Walker released the song “Call the Preacher,” on Friday, May 15; the fundraiser, “Pass the Hat,” was set to release a massive collection of 50 songs by local artists on Saturday, May 16.

Christopher Chase, the owner of the Noise Floor LLC, a multi-studio recording facility in Dover, New Hampshire, recognized that the Coronavirus pandemic had significant impacts on the arts communities at large, but also significantly on gigging musicians. Walker is one of those musicians.

Chase created a GoFundMe page for “Pass the Hat,” a charity to help musicians along the Seacoast with some much-needed funds. So far, “Pass the Hat” has surpassed its goal of $10,000 and people are still making donations.

“I decided to give them “Call the Preacher,” said Walker. “The timing fit so well.”

Based in East Kingston, Walker began playing piano when he was five. In college he began taking vocal lessons at the University of New Hampshire.

“I started getting more into open mics,” he said. “And I began writing my own songs. After I graduated UNH, I decided to pursue music further.”

Walker attended the Berklee College of Music and studied there for three years before he “dropped out and got an internship at a recording studio in Boston.”

“Now, I gig in the area and do the internship full-time,” he said. He was gigging in New Hampshire, on the Seacoast, in the metro Boston area and had a gig in New York City before COVID struck.

“That’s the biggest thing,” he added. “All of my gigs have been cancelled for the foreseeable future. I had a lot of gigs lined up and a lot of people said they planned on rebooking me for more shows, too. So, the gigs that I lined up were cancelled and the ones that start in the summer are at restaurants and they’re all closed.”

Walker said everything came to a screeching halt, including his internship as the studio, Cyber Sound Recording, is closed.

“I’m just staying at home, writing and working on music,” he said. “I’m producing my own songs. I mainly record at home anyway. I have a pretty good set up with studio monitors, NS10 speakers, a condenser microphone and a Kaotica Eyeball, which is recording gear that keeps the sound studio quality.”

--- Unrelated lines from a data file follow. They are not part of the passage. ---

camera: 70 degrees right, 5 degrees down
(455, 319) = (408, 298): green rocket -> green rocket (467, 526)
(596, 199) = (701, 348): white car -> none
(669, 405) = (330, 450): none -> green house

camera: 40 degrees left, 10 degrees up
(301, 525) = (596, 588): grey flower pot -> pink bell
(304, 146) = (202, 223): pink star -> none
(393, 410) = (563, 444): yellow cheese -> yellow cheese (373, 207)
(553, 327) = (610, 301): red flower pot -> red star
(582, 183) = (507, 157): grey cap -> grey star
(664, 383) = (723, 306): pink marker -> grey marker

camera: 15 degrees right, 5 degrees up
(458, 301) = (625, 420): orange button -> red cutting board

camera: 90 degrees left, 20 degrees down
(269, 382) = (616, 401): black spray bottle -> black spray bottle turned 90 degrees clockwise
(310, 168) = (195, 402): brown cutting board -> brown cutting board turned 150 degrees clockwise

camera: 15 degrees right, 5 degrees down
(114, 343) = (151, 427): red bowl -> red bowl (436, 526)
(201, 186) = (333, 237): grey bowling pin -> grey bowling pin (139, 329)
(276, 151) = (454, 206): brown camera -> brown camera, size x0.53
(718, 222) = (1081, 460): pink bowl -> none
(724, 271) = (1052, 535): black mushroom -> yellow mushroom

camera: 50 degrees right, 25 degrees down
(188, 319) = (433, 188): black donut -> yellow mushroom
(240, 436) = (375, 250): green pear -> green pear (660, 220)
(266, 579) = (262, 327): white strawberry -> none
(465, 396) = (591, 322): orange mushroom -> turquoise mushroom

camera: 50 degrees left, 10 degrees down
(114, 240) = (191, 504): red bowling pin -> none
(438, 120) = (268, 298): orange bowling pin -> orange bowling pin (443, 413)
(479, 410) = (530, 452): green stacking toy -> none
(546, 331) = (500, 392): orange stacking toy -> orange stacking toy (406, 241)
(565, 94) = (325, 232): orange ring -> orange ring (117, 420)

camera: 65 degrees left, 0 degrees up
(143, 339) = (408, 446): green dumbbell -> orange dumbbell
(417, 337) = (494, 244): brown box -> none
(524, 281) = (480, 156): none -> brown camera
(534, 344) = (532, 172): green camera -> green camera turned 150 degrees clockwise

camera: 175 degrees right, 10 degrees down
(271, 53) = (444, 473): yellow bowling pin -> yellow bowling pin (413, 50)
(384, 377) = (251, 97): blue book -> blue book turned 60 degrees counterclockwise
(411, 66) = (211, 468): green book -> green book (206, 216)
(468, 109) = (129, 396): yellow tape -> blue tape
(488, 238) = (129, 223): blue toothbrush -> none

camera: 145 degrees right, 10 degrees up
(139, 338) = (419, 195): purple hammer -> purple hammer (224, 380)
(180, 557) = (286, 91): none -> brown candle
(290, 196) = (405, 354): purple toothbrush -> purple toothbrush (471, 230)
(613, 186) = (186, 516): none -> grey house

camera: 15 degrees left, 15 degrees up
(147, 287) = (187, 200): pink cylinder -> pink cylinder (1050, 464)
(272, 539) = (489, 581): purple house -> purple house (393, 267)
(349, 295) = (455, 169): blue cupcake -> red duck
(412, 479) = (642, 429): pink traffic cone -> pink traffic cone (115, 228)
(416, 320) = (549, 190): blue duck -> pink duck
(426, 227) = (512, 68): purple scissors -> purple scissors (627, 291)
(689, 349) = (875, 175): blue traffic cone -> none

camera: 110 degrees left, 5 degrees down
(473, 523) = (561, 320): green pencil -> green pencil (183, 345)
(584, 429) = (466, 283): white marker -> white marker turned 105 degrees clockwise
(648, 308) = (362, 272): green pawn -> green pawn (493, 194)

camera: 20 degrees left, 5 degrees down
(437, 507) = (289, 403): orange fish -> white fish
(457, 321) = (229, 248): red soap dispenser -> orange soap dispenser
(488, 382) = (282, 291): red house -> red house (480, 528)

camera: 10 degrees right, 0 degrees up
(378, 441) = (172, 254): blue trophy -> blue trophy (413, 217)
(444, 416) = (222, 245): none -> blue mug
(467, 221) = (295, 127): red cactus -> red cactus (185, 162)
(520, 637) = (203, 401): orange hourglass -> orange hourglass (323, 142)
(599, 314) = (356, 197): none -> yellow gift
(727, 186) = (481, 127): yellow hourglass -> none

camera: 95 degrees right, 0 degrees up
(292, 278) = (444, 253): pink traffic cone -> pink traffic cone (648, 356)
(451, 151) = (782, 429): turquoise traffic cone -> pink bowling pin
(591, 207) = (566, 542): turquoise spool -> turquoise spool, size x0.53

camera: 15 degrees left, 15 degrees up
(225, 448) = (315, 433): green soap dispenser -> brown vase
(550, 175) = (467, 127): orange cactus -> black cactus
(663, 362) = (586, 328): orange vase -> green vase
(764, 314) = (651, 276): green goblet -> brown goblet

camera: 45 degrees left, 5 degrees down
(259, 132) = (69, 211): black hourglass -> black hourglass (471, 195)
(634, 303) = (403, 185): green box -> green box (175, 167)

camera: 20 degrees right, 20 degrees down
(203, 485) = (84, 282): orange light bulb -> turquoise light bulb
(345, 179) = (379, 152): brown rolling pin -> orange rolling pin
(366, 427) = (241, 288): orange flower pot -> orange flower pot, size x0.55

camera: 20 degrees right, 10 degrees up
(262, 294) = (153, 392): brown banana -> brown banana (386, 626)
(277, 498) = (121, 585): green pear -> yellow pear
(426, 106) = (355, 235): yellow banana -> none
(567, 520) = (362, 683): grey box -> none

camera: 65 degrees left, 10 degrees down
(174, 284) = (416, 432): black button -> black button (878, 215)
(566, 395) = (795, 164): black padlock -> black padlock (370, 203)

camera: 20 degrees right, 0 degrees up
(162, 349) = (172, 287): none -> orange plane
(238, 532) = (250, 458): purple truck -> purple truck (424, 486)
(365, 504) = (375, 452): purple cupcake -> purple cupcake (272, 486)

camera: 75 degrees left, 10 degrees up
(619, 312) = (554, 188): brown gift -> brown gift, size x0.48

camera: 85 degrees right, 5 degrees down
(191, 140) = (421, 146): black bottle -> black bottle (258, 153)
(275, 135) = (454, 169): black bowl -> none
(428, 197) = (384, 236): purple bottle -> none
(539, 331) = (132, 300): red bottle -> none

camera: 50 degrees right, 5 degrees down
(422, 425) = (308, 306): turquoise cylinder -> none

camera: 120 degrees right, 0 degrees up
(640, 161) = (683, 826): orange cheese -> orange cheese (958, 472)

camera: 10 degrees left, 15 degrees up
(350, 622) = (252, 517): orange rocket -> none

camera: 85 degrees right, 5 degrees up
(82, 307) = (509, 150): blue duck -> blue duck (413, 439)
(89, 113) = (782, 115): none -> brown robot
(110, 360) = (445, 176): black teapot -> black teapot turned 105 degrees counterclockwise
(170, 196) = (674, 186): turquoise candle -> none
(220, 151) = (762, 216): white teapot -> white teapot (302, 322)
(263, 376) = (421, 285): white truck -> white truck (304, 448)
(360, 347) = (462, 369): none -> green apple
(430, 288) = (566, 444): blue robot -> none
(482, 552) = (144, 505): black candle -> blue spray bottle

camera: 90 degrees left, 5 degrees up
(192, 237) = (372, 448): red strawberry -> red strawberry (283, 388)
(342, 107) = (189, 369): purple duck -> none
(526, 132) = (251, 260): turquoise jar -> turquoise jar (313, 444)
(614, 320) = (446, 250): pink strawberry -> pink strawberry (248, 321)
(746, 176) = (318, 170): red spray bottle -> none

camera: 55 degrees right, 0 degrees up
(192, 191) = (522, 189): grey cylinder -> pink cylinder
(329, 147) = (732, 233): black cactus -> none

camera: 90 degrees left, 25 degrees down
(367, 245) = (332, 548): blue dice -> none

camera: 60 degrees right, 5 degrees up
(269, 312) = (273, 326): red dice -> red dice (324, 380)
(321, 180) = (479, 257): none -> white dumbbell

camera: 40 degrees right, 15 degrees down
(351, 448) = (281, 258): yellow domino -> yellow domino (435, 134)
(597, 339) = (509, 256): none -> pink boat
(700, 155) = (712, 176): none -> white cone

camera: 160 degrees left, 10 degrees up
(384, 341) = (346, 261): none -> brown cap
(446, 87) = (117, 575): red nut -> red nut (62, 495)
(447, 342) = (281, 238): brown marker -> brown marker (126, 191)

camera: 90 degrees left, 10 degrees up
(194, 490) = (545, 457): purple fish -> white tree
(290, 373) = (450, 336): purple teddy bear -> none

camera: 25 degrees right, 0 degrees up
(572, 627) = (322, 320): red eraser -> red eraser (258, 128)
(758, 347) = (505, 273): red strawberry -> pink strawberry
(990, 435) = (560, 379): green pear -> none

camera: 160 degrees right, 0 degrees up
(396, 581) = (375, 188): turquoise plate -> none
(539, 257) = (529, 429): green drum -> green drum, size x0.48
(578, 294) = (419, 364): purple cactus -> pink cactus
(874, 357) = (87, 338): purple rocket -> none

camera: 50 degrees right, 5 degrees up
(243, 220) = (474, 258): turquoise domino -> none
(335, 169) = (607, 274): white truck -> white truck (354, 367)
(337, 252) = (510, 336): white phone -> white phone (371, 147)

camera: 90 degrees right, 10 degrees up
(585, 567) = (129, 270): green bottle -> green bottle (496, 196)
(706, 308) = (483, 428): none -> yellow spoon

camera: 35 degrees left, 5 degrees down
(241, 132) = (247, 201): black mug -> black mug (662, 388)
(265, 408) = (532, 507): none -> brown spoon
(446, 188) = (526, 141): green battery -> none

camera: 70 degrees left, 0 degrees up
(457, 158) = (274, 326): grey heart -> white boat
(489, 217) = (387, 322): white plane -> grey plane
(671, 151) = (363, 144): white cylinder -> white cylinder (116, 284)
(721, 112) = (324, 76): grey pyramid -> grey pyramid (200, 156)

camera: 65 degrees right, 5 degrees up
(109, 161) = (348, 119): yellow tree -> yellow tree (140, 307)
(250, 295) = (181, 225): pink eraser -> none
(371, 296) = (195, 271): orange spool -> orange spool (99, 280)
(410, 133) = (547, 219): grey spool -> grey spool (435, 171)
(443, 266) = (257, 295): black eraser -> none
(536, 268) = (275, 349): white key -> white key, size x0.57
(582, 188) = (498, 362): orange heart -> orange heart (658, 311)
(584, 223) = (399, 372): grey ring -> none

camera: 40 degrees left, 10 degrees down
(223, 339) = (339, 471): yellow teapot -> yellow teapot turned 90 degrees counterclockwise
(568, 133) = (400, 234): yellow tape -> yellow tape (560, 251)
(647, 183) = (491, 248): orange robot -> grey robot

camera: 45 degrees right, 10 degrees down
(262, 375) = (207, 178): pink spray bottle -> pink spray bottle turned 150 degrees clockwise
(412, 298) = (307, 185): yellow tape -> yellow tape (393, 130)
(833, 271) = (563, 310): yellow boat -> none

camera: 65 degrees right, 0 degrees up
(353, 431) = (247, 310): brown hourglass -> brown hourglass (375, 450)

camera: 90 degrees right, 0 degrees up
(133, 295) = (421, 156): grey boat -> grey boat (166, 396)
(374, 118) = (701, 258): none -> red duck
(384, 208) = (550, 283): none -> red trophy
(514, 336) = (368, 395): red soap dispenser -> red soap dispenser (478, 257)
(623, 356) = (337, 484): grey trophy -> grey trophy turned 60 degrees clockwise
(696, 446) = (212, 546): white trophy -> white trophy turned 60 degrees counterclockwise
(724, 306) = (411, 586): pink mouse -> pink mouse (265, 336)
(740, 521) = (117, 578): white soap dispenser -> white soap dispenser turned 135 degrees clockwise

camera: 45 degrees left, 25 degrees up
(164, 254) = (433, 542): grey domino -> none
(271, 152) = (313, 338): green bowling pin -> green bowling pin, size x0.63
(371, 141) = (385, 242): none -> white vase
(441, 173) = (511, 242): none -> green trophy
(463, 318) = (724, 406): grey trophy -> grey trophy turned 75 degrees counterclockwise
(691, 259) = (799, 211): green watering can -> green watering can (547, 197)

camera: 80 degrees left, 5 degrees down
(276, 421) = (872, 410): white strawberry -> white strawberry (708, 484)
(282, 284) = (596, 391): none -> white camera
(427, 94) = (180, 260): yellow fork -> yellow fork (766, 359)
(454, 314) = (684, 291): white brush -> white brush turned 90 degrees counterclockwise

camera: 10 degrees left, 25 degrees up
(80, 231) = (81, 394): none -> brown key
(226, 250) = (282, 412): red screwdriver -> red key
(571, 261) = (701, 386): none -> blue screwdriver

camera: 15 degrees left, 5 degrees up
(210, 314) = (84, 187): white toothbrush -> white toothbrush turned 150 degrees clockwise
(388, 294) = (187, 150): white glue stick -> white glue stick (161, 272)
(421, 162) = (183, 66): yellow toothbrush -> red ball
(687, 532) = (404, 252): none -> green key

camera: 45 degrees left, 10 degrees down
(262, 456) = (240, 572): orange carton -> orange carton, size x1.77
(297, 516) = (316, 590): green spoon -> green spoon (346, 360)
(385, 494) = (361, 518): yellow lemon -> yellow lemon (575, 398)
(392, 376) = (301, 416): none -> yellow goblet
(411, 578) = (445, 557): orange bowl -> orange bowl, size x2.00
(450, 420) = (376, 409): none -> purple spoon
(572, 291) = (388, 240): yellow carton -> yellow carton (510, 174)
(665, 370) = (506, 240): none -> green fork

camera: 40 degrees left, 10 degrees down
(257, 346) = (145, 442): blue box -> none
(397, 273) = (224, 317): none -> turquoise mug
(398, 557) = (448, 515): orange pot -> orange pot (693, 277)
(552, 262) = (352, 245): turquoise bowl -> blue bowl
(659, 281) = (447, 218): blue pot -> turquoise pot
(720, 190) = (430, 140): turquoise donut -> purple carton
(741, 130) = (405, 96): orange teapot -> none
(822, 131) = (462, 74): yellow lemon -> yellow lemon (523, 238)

He and Chase have never met before but thanks to the link that Walker’s agent posted, Walker knew that Chase was looking for songs for the fundraiser.

“I clicked on it and read about it,” Walker shared. “It applied to me – seacoast musicians effected by COVID-19. So, I reached out to him and sent him the song. He’s actually mixing and mastering a lot of songs that are part of this project. But my song was already mixed and mastered so he said I could add it to the project.”

“Pass the Hat, Volume 1,” is a 50-track compilation, showcasing 50 different performing artists and bands that call the greater seacoast area of New Hampshire and Maine their home. Contributors of $25 or more received a digital download of the “Pass the Hat, Volume 1” compilation on May 16.

“It’s a great collaboration,” said Walker. “The fundraiser is mainly for musicians who lost gigs and give them a little more income.”

Walker has been working on a lyric video and the song itself was released on Spotify, iTunes and SoundCloud. He has four songs out now; he released, “Forever 17” three weeks ago and just released a remix of that song last week.

“I’m trying to get about a song a month this year,” he said. “I have four or five other songs that are done, but I’m just trying to work on the promotion and get them out there.”

Walker said his songwriting process involves studying the nuts and bolts of hit songs and how they’re made.

“When I got to Berklee, I studied melody writing and lyric writing,” he said. “Usually the ideas come to me pretty quick but what takes a long time is finalizing that idea and polishing it – getting the vocals right, getting the mix right.”

Walker mixes his own material and works with Prince Charles Alexander from Berklee, who provides feedback.

“There was a quote from John Mayer, about the initial idea being the easy part of writing a song,” Walker said. “Ninety percent of the work begins after that.”